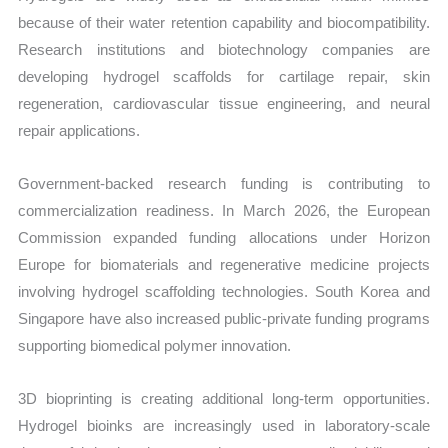
because of their water retention capability and biocompatibility.
Research institutions and biotechnology companies are
developing hydrogel scaffolds for cartilage repair, skin
regeneration, cardiovascular tissue engineering, and neural
repair applications.
Government-backed research funding is contributing to
commercialization readiness. In March 2026, the European
Commission expanded funding allocations under Horizon
Europe for biomaterials and regenerative medicine projects
involving hydrogel scaffolding technologies. South Korea and
Singapore have also increased public-private funding programs
supporting biomedical polymer innovation.
3D bioprinting is creating additional long-term opportunities.
Hydrogel bioinks are increasingly used in laboratory-scale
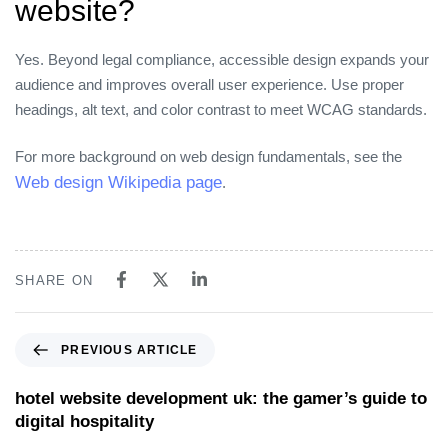
website?
Yes. Beyond legal compliance, accessible design expands your
audience and improves overall user experience. Use proper
headings, alt text, and color contrast to meet WCAG standards.
For more background on web design fundamentals, see the
Web design Wikipedia page
.
SHARE ON
PREVIOUS ARTICLE
hotel website development uk: the gamer’s guide to
digital hospitality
══════════
● **Exercise details**
Reply with an exact copy of the lines running from the one containing "audience and improves" through the end of the entries above, both ends included.

● **Task answer**
audience and improves overall user experience. Use proper
headings, alt text, and color contrast to meet WCAG standards.
For more background on web design fundamentals, see the
Web design Wikipedia page
.
SHARE ON
PREVIOUS ARTICLE
hotel website development uk: the gamer’s guide to
digital hospitality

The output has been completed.